→ RECORD EXTRACTS

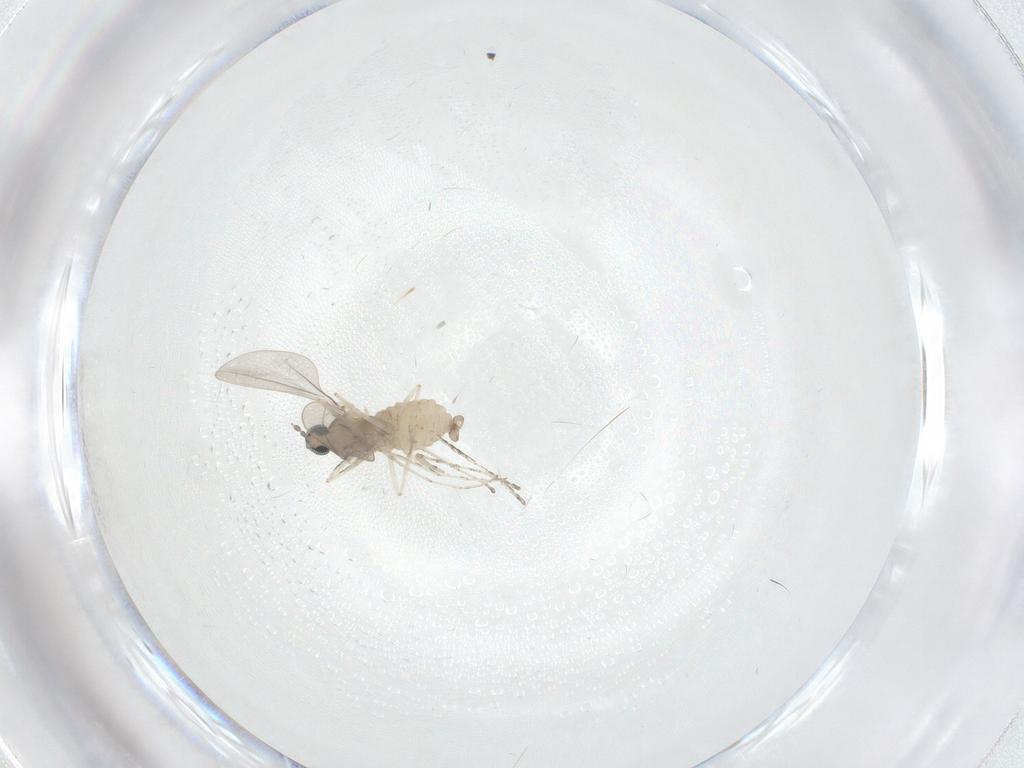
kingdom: Animalia
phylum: Arthropoda
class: Insecta
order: Diptera
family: Cecidomyiidae
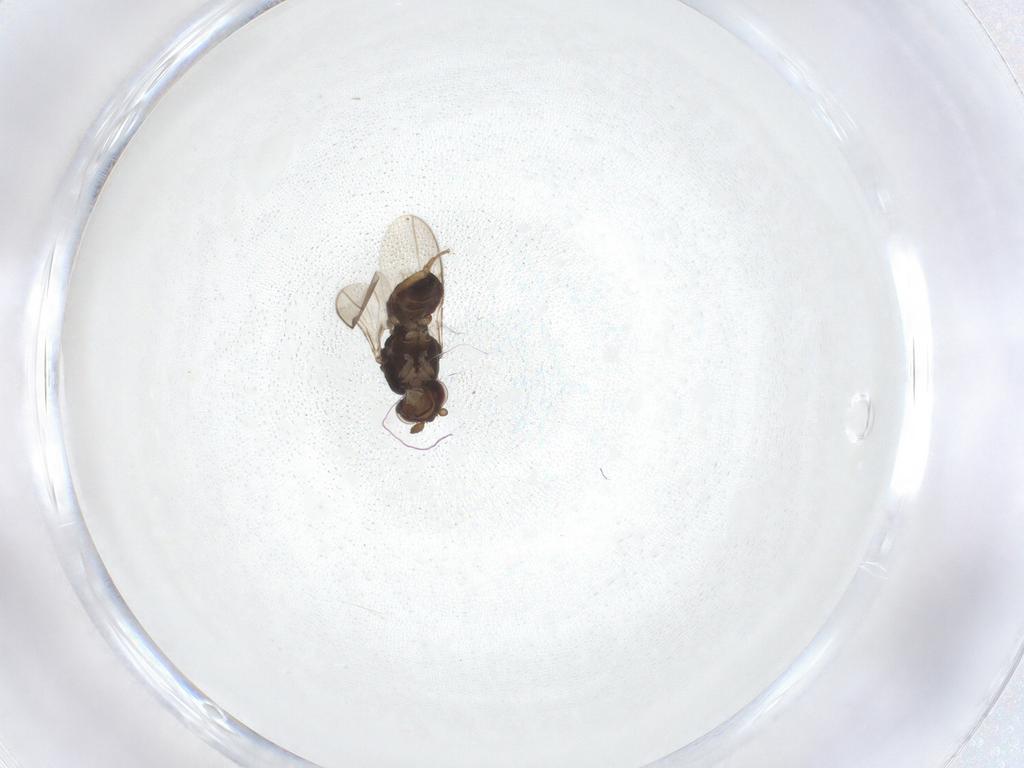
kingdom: Animalia
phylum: Arthropoda
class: Insecta
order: Diptera
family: Sphaeroceridae
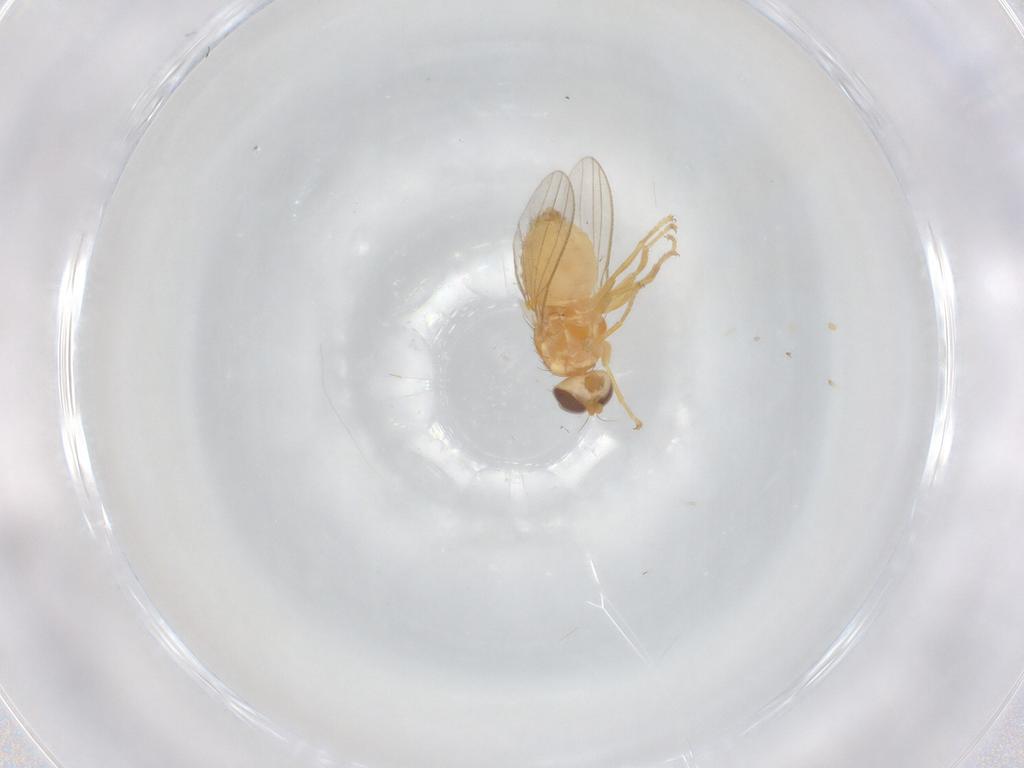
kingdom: Animalia
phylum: Arthropoda
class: Insecta
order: Diptera
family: Chyromyidae
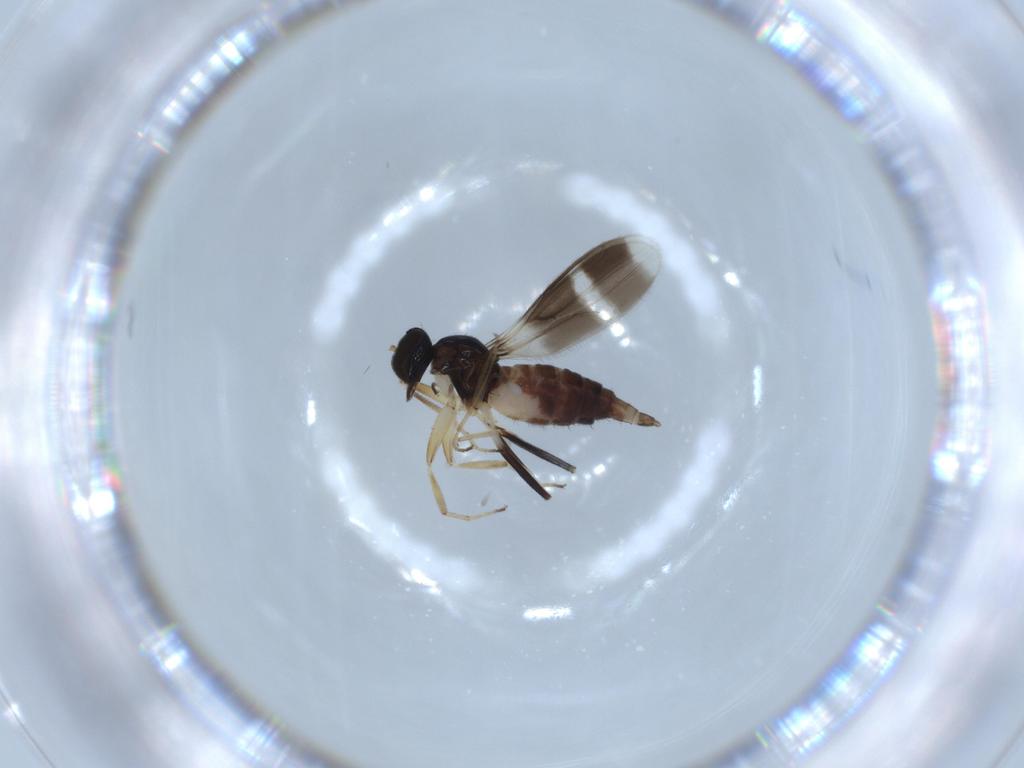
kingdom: Animalia
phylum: Arthropoda
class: Insecta
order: Diptera
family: Hybotidae
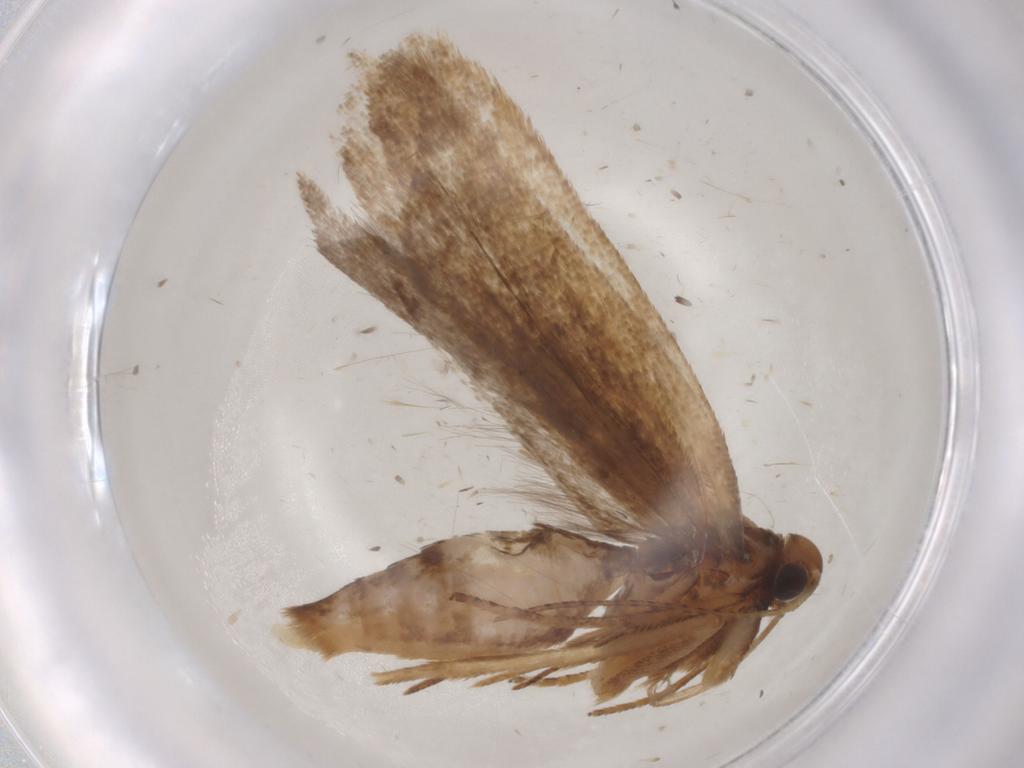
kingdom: Animalia
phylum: Arthropoda
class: Insecta
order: Lepidoptera
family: Gelechiidae
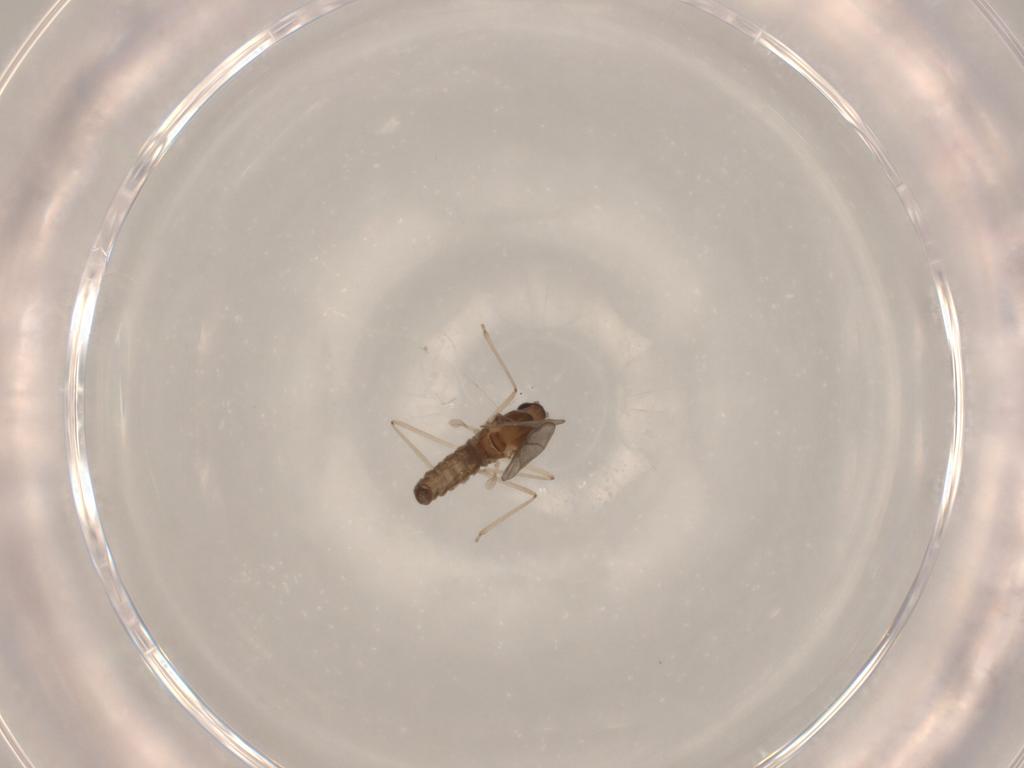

→ WHAT TO WORK ON
Turn the naming lines in all the items above into a JSON list of strings, one string per line, skipping blank lines and leaving out the pictures.

→ CORRECT RESPONSE
[
  "kingdom: Animalia",
  "phylum: Arthropoda",
  "class: Insecta",
  "order: Diptera",
  "family: Cecidomyiidae",
  "kingdom: Animalia",
  "phylum: Arthropoda",
  "class: Insecta",
  "order: Diptera",
  "family: Sphaeroceridae",
  "kingdom: Animalia",
  "phylum: Arthropoda",
  "class: Insecta",
  "order: Diptera",
  "family: Chyromyidae",
  "kingdom: Animalia",
  "phylum: Arthropoda",
  "class: Insecta",
  "order: Diptera",
  "family: Hybotidae",
  "kingdom: Animalia",
  "phylum: Arthropoda",
  "class: Insecta",
  "order: Lepidoptera",
  "family: Gelechiidae"
]